Ein explosives Gemisch
Wer diesen Prozess als unvoreingenommener Beobachter verfolgt hat, der braucht schon sehr viel Gottvertrauen, um nicht vom Glauben abzufallen – vom Glauben an den Satz: Wir schaffen das!
Da sitzen drei adrette und auch nette junge Flüchtlinge aus Pakistan auf der Anklagebank, die erstaunlich gut deutsch sprechen und auch gut integriert zu sein scheinen, so jedenfalls der erste Eindruck. Sie haben bei Mutpol in Tuttlingen eine liebevolle Betreuung erfahren. Alle bescheinigen ihnen gute Umgangsformen mit Höflichkeit und Respekt. Es fallen Worte wie ehrlich, gewissenhaft und verantwortungsbewusst.
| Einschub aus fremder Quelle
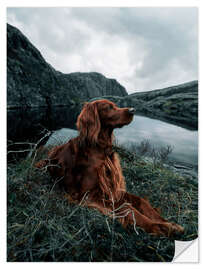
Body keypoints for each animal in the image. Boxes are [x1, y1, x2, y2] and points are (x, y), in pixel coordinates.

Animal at [36, 99, 184, 236]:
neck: (100, 148)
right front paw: (158, 226)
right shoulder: (88, 195)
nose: (133, 110)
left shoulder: (113, 189)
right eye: (108, 107)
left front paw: (167, 222)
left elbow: (141, 201)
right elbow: (128, 208)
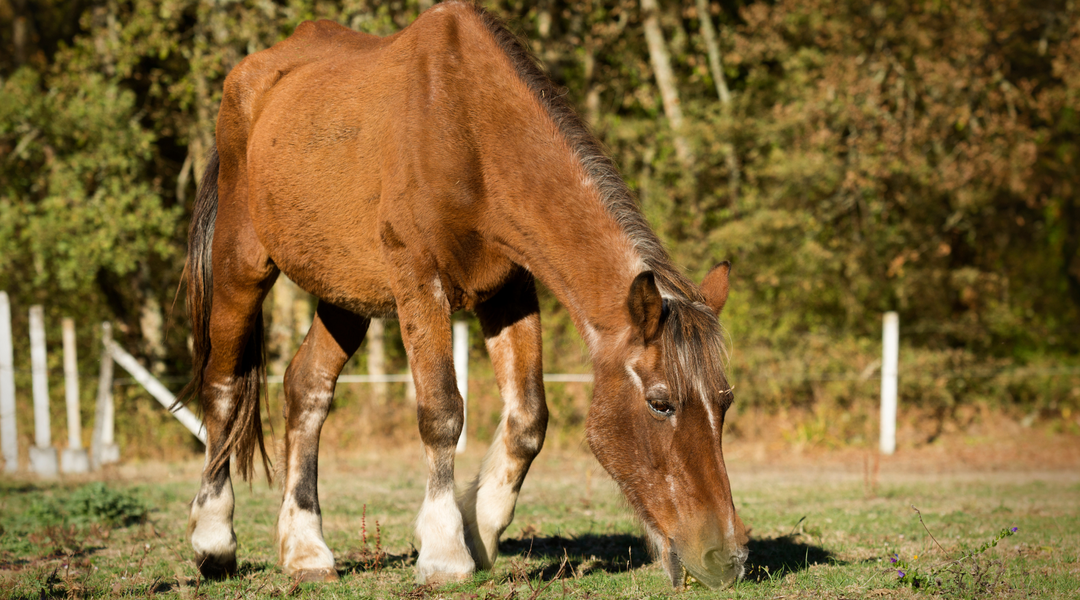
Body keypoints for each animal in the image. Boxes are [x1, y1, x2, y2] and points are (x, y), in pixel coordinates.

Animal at [181, 1, 747, 589]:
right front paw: (444, 552)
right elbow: (442, 412)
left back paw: (306, 550)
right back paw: (213, 540)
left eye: (725, 402)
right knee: (223, 388)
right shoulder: (418, 281)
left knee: (307, 390)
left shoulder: (509, 291)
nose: (726, 558)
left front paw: (479, 530)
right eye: (661, 403)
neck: (469, 128)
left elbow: (528, 418)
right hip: (242, 263)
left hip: (345, 294)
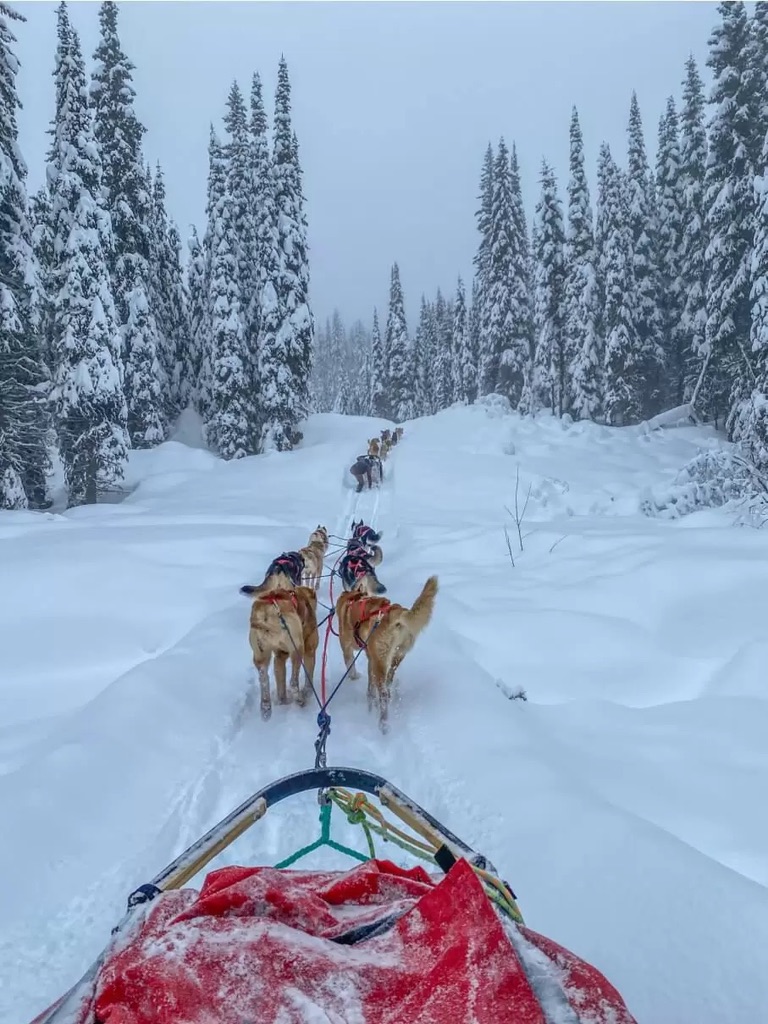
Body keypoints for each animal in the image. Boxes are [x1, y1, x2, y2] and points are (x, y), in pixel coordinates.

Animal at [237, 585, 315, 720]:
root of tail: (266, 613)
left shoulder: (279, 656)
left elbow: (280, 680)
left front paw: (282, 701)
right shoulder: (309, 649)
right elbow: (308, 676)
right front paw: (308, 692)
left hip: (261, 656)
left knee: (264, 678)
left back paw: (266, 707)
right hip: (297, 649)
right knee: (293, 682)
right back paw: (300, 699)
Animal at [335, 573, 438, 733]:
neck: (352, 599)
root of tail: (394, 611)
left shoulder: (348, 649)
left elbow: (351, 667)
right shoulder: (370, 658)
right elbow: (371, 688)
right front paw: (370, 704)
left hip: (380, 661)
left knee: (383, 692)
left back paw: (383, 724)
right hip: (395, 656)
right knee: (388, 680)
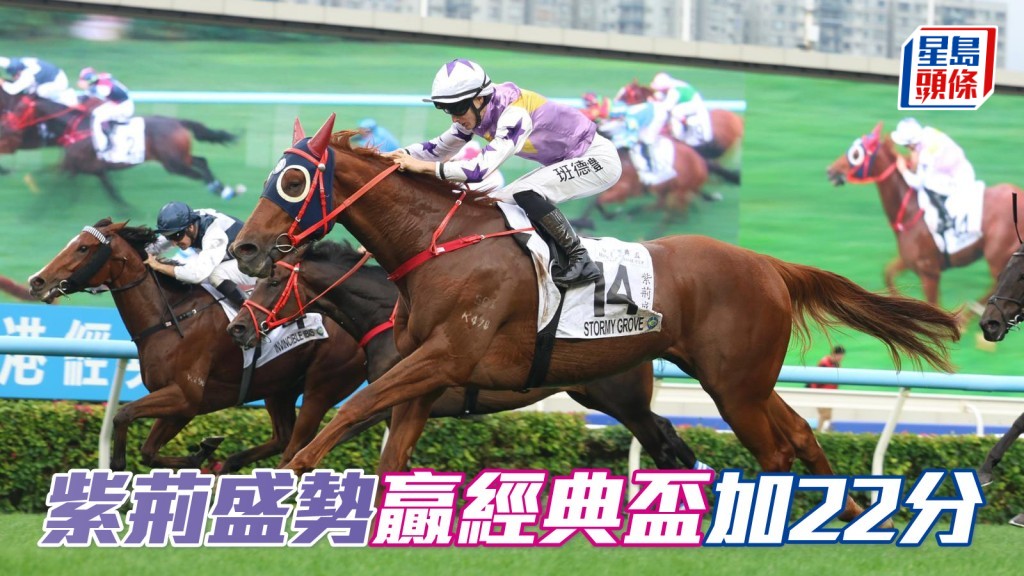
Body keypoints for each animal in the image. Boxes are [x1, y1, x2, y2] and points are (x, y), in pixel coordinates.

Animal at [1, 94, 241, 206]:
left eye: (20, 108)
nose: (7, 125)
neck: (76, 126)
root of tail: (178, 122)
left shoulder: (78, 164)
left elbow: (55, 175)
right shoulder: (85, 167)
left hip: (174, 163)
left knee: (198, 170)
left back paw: (220, 189)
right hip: (179, 158)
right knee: (201, 161)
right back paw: (223, 190)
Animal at [27, 219, 369, 473]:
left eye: (84, 247)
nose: (37, 281)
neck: (169, 318)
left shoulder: (185, 396)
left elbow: (123, 415)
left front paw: (119, 462)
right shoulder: (183, 404)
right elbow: (148, 451)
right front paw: (201, 452)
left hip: (323, 386)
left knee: (297, 446)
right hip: (280, 387)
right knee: (283, 437)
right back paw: (230, 463)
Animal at [225, 239, 701, 472]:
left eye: (272, 283)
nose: (238, 327)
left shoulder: (389, 397)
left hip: (620, 399)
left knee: (661, 438)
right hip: (604, 398)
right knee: (662, 436)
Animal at [827, 122, 1024, 314]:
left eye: (856, 153)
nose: (830, 171)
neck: (910, 210)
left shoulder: (929, 271)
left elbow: (933, 304)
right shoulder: (909, 261)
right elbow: (888, 273)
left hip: (997, 255)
Und dann erfährt man, dass ein Streit um ein 14 Jahre altes Mädchen sowie ein paar Worte, in den es um Ehre, verletzten Stolz und Beleidigung von Müttern geht, genügen, dass sie völlig ausrasten. Da stehen selbst die so motivierten Betreuerinnen vor einem Rätsel.
Das ist es nicht allein. Die Grenze zwischen Tätern und Opfern verschwimmen in diesem Prozess. Die Gegner der Pakistani waren Araber, in der Mehrheit Syrer. Auch sie sprechen gut deutsch, sind zum Teil zwar – im Gegensatz zu den Pakistani – vorbestraft, wirken ebenfalls einigermaßen integriert. Dann aber stellt sich heraus, dass auch sie allzeit gewaltbereit sind und bei geringsten Angriffen auf Ehre oder Stolz zu fast allem bereit sind. Nicht zuletzt: Es treten Zeugen aus beiden Lagern auf, die glauben, deutsche Gerichte belügen und täuschen zu können. Das alles ist eine hoch explosive Mischung.
Wer’s erlebt hat, der kommt nicht um eine Erkenntnis herum, auch wenn sich beim Flehen der Angeklagten um „eine zweite Chance“fast schon wieder Mitleid einstellte: Da hilft nur die volle Härte des Gesetzes, auch als Signal nach außen. Und noch etwas: Solange diese Flüchtlinge in ihren Nationalitäten unter sich bleiben, wird es nichts mit der Integration. Und solange die Politik realitätsfremde Vorschriften – wie zum Beispiel Arbeitsverbote für Flüchtlinge – nicht ändert, erst recht nicht.